[RECORDS PROVIDED start]

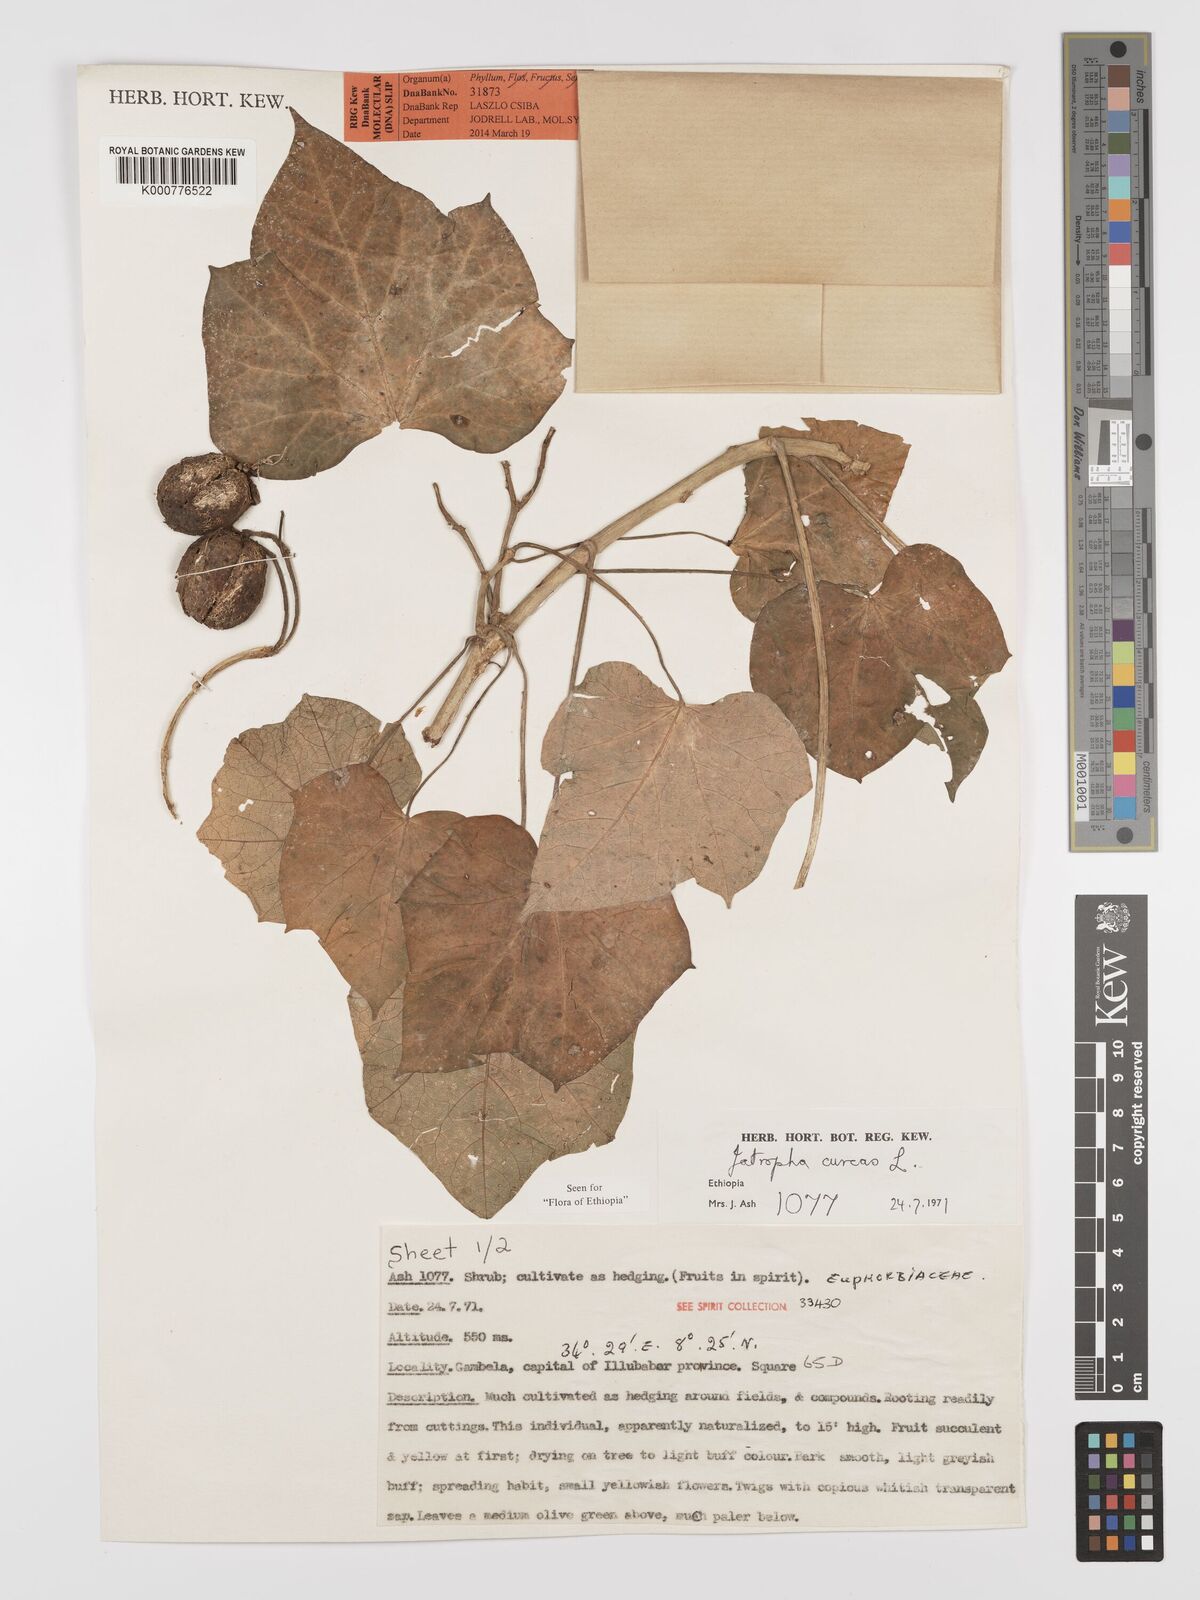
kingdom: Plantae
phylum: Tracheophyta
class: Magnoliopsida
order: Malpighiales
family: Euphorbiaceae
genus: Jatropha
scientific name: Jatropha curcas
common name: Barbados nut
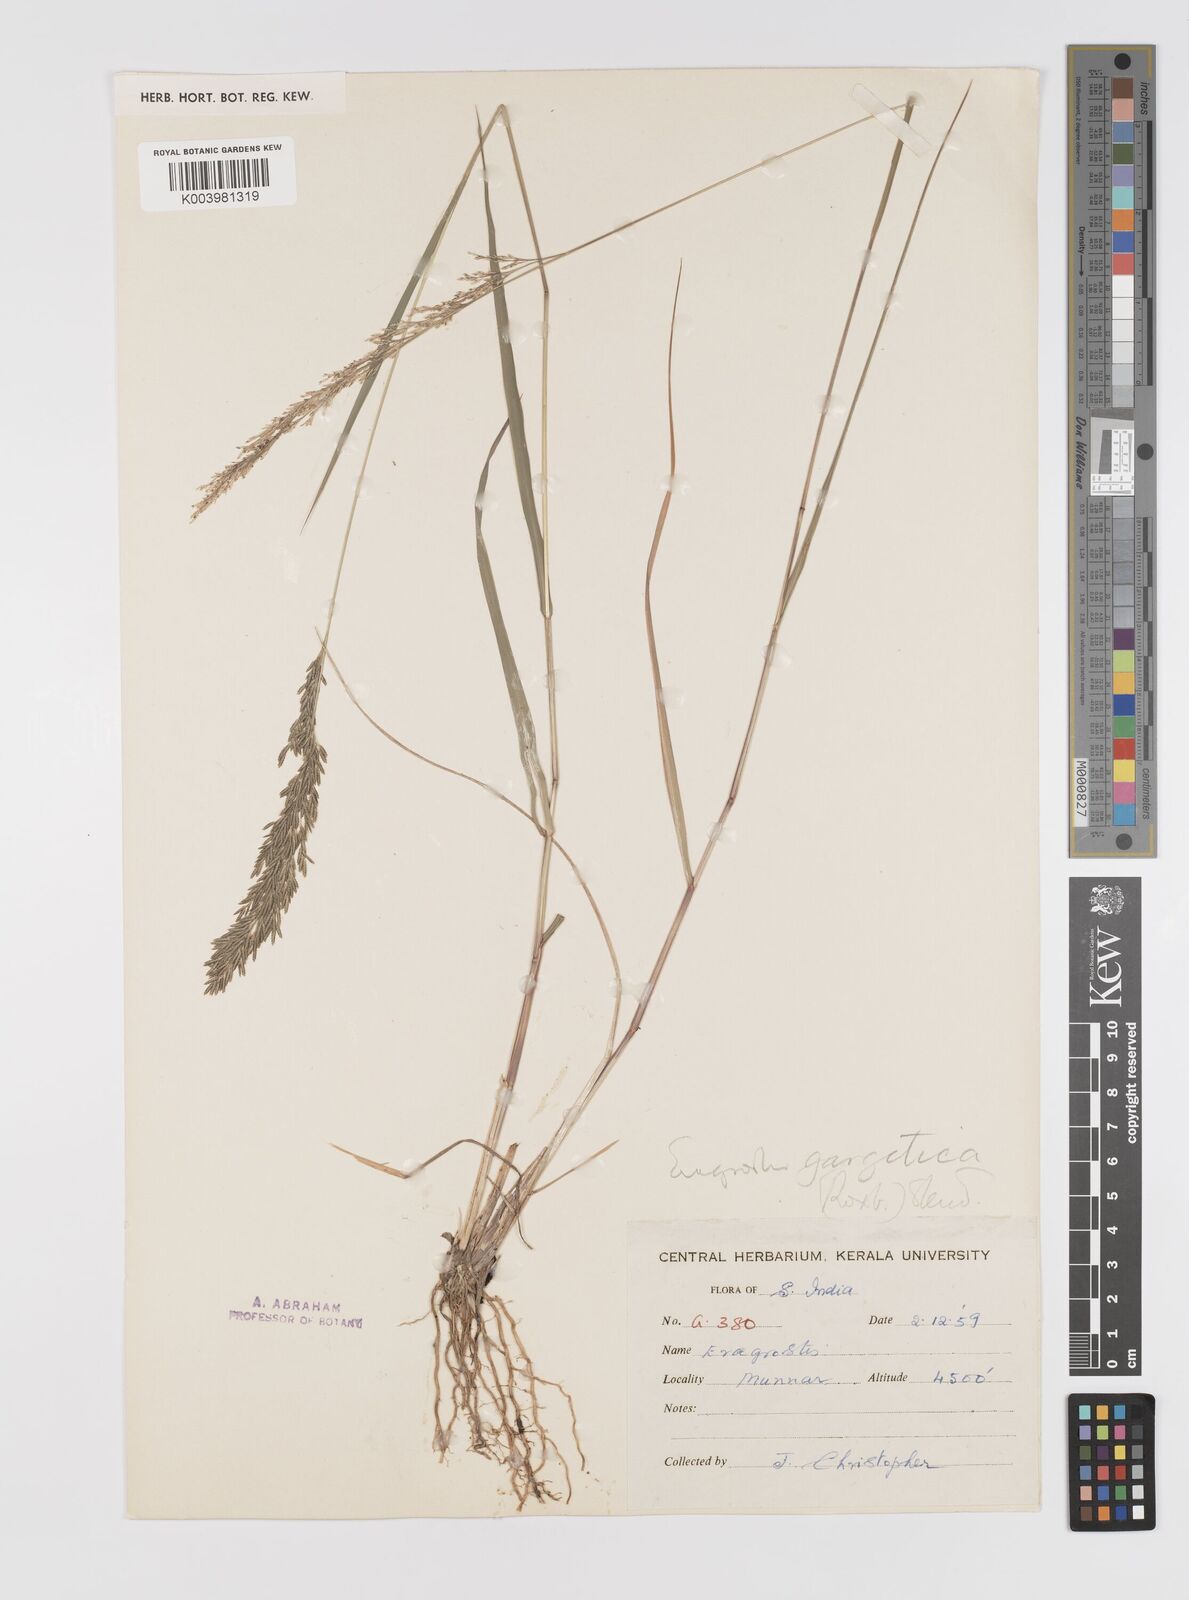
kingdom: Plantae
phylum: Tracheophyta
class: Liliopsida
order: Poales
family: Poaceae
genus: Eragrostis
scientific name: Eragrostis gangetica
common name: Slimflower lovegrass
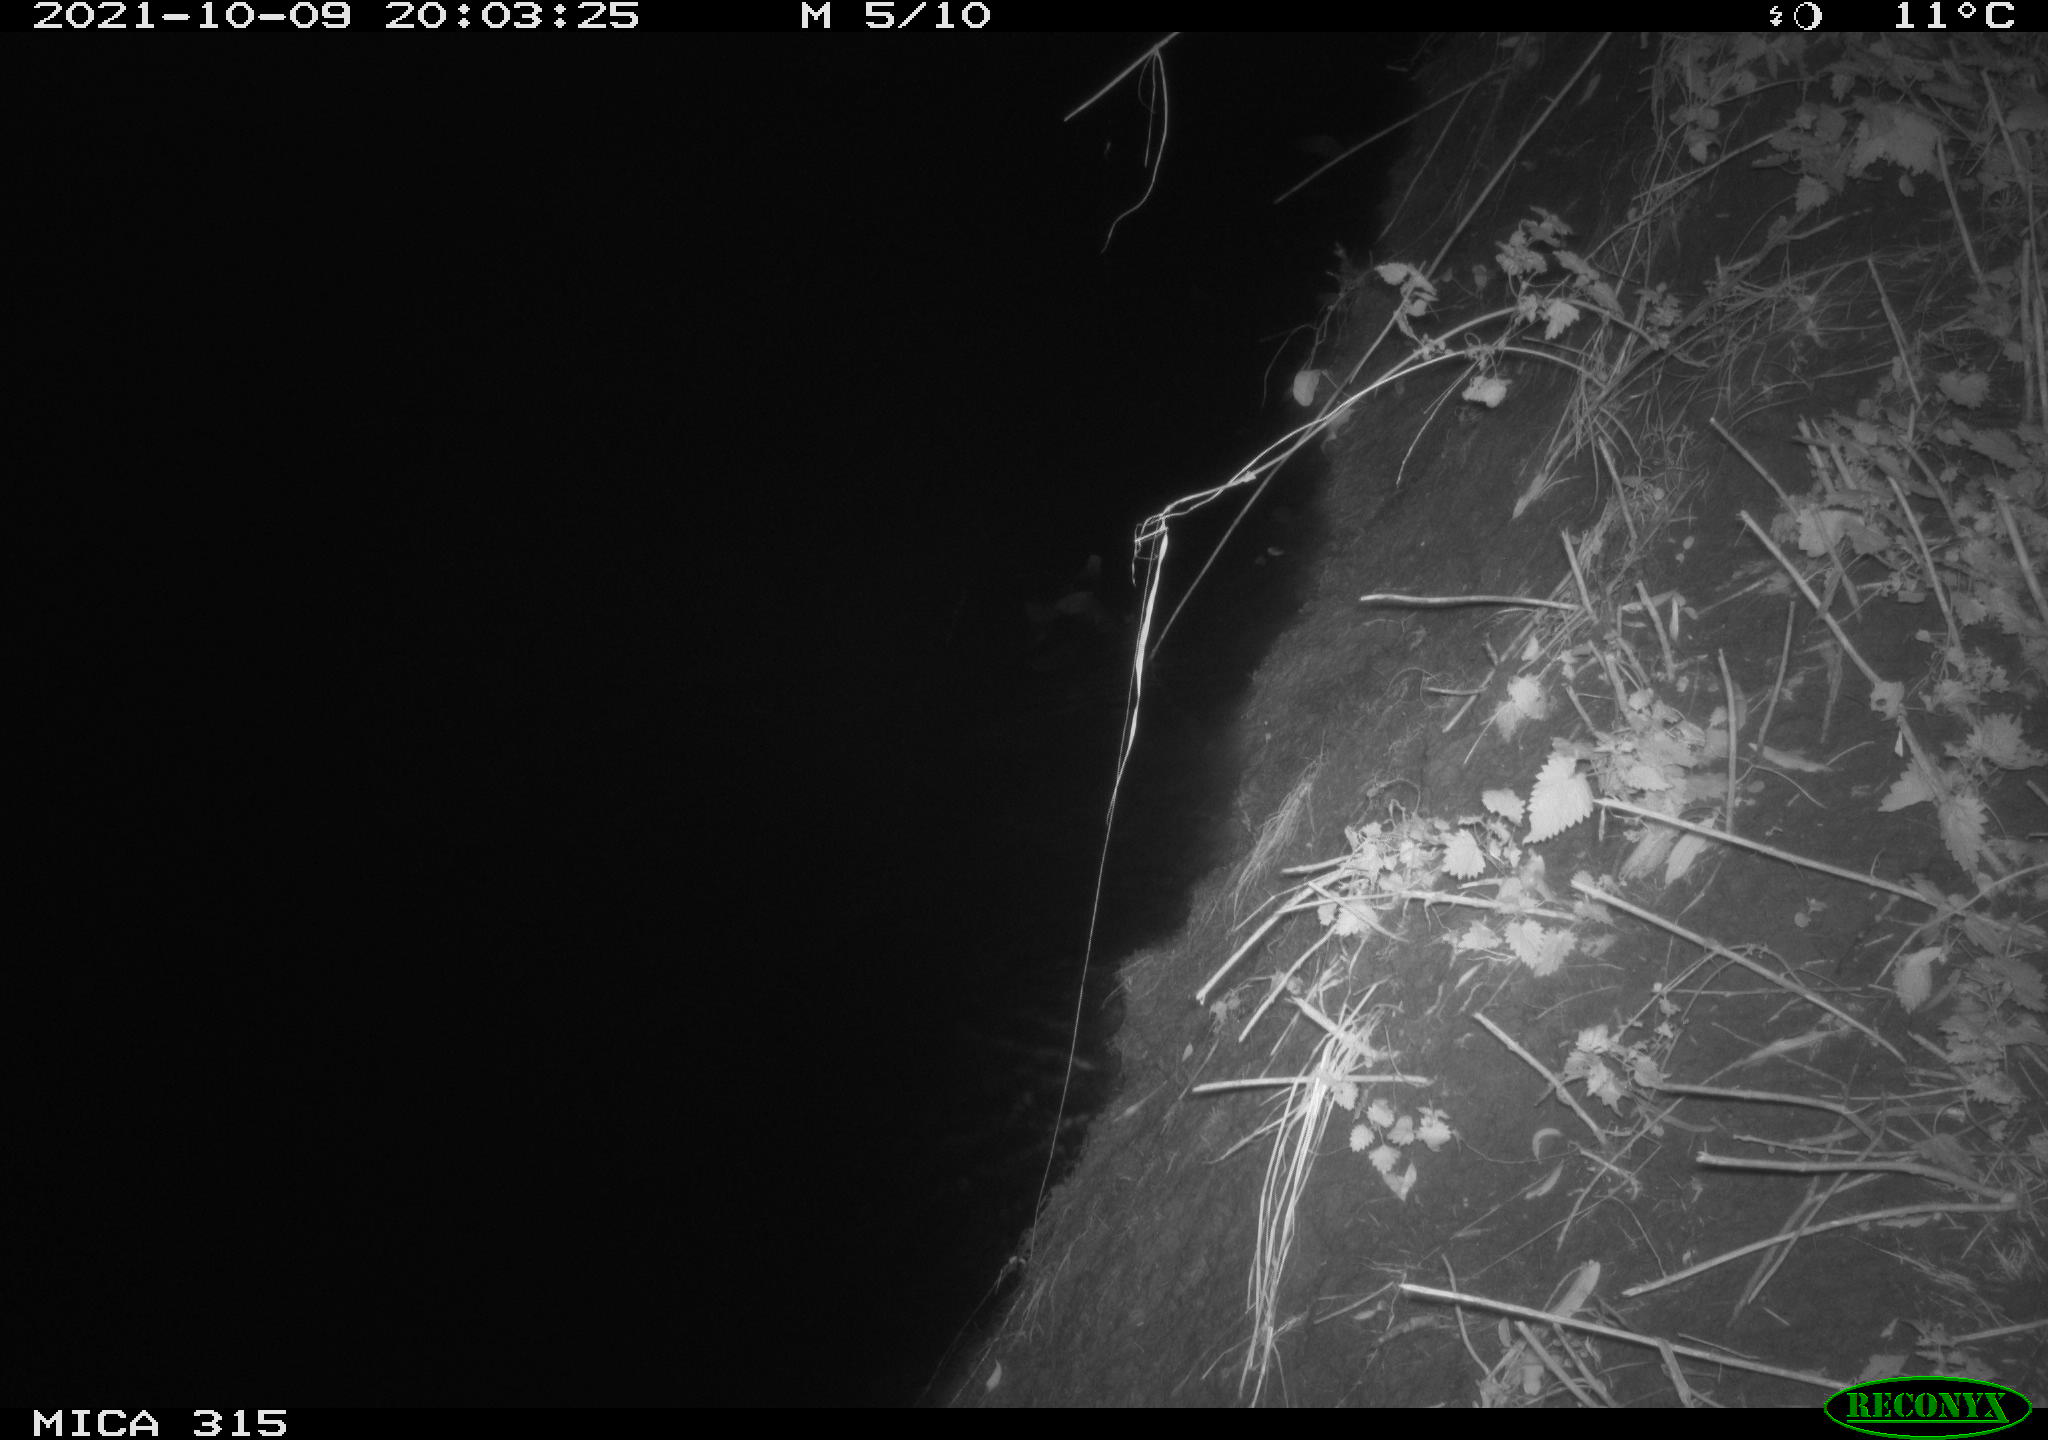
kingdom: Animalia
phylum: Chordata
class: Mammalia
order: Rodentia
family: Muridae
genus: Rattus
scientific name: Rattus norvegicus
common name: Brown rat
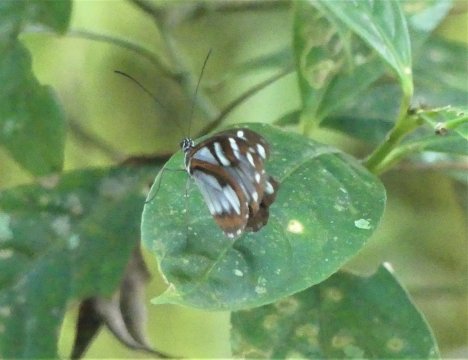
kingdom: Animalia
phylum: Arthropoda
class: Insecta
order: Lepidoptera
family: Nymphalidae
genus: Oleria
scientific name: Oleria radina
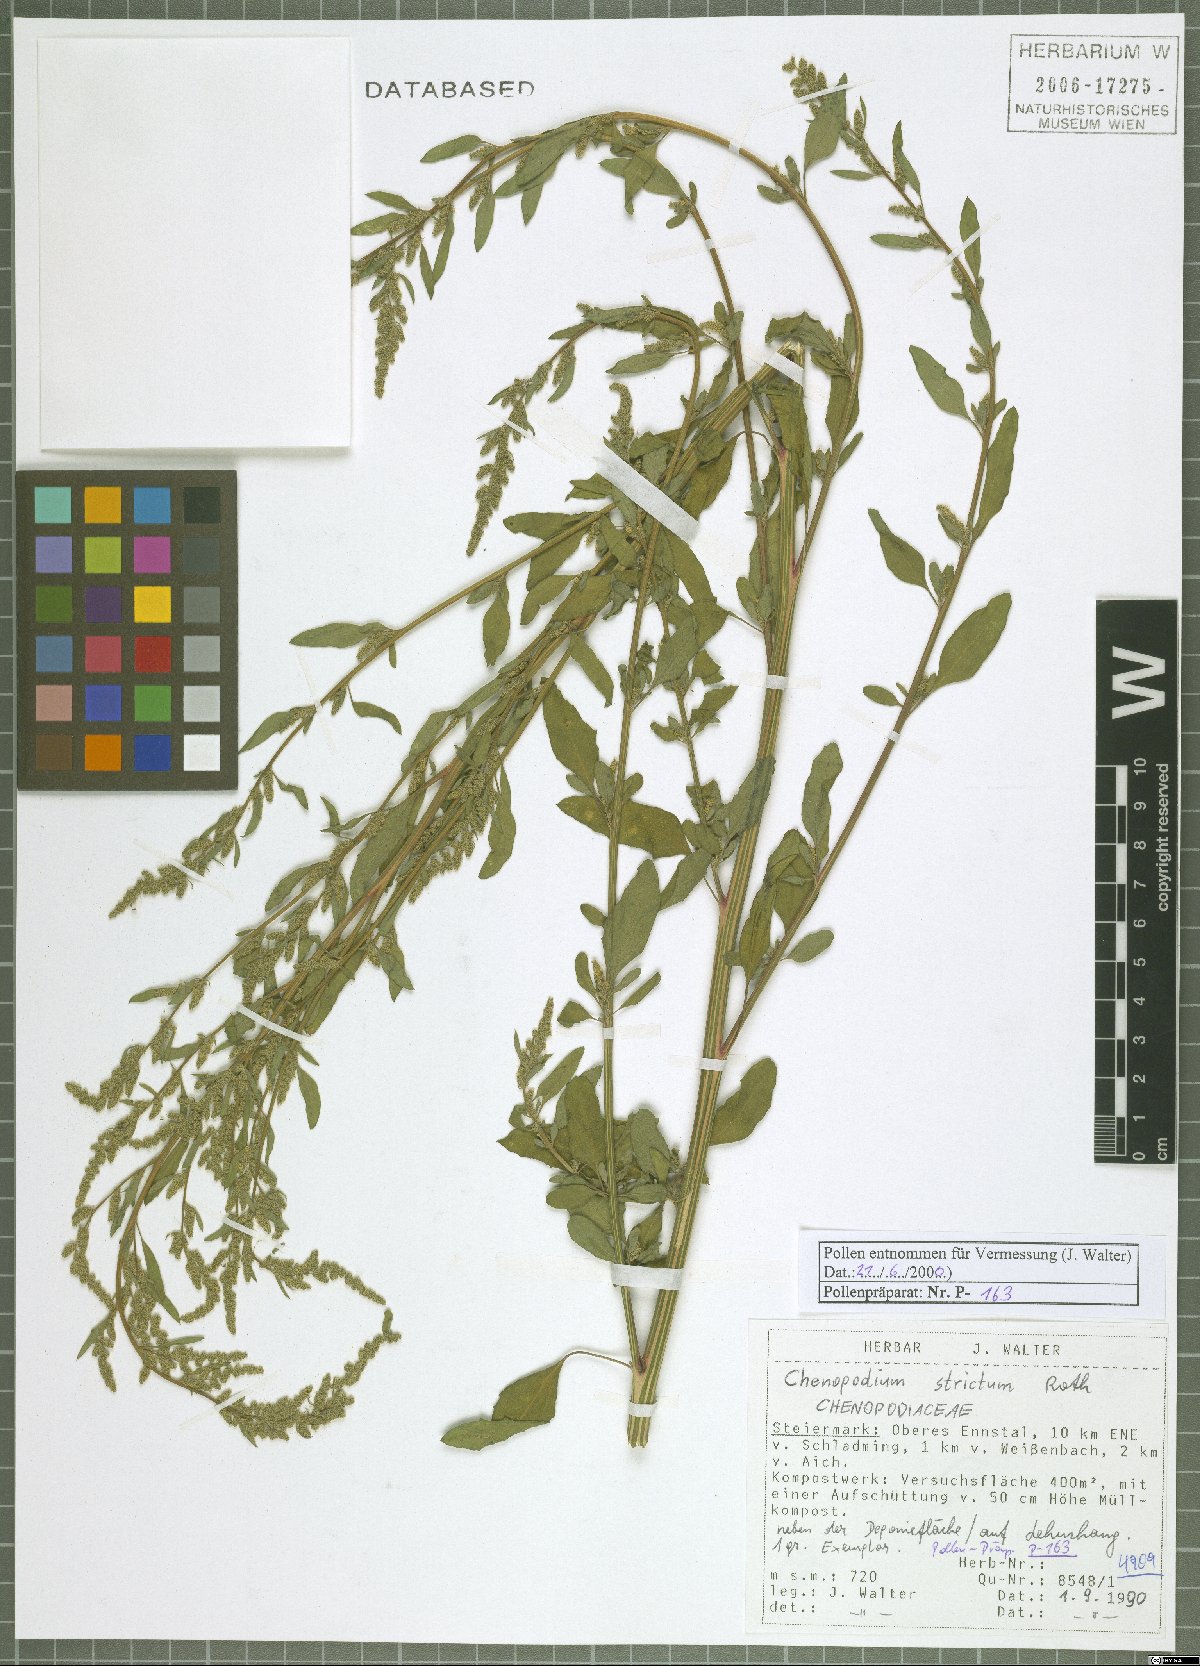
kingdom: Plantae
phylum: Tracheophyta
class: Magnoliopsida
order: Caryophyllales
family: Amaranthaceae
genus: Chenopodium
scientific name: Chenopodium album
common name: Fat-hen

[RECORDS PROVIDED end]

**TASK DESCRIPTION**. Write out every line of the data above word for word, leaving out the pictures.

**CORRECT RESPONSE**.
kingdom: Plantae
phylum: Tracheophyta
class: Magnoliopsida
order: Malpighiales
family: Euphorbiaceae
genus: Jatropha
scientific name: Jatropha curcas
common name: Barbados nut
kingdom: Plantae
phylum: Tracheophyta
class: Liliopsida
order: Poales
family: Poaceae
genus: Eragrostis
scientific name: Eragrostis gangetica
common name: Slimflower lovegrass
kingdom: Animalia
phylum: Chordata
class: Mammalia
order: Rodentia
family: Muridae
genus: Rattus
scientific name: Rattus norvegicus
common name: Brown rat
kingdom: Animalia
phylum: Arthropoda
class: Insecta
order: Lepidoptera
family: Nymphalidae
genus: Oleria
scientific name: Oleria radina
kingdom: Plantae
phylum: Tracheophyta
class: Magnoliopsida
order: Caryophyllales
family: Amaranthaceae
genus: Chenopodium
scientific name: Chenopodium album
common name: Fat-hen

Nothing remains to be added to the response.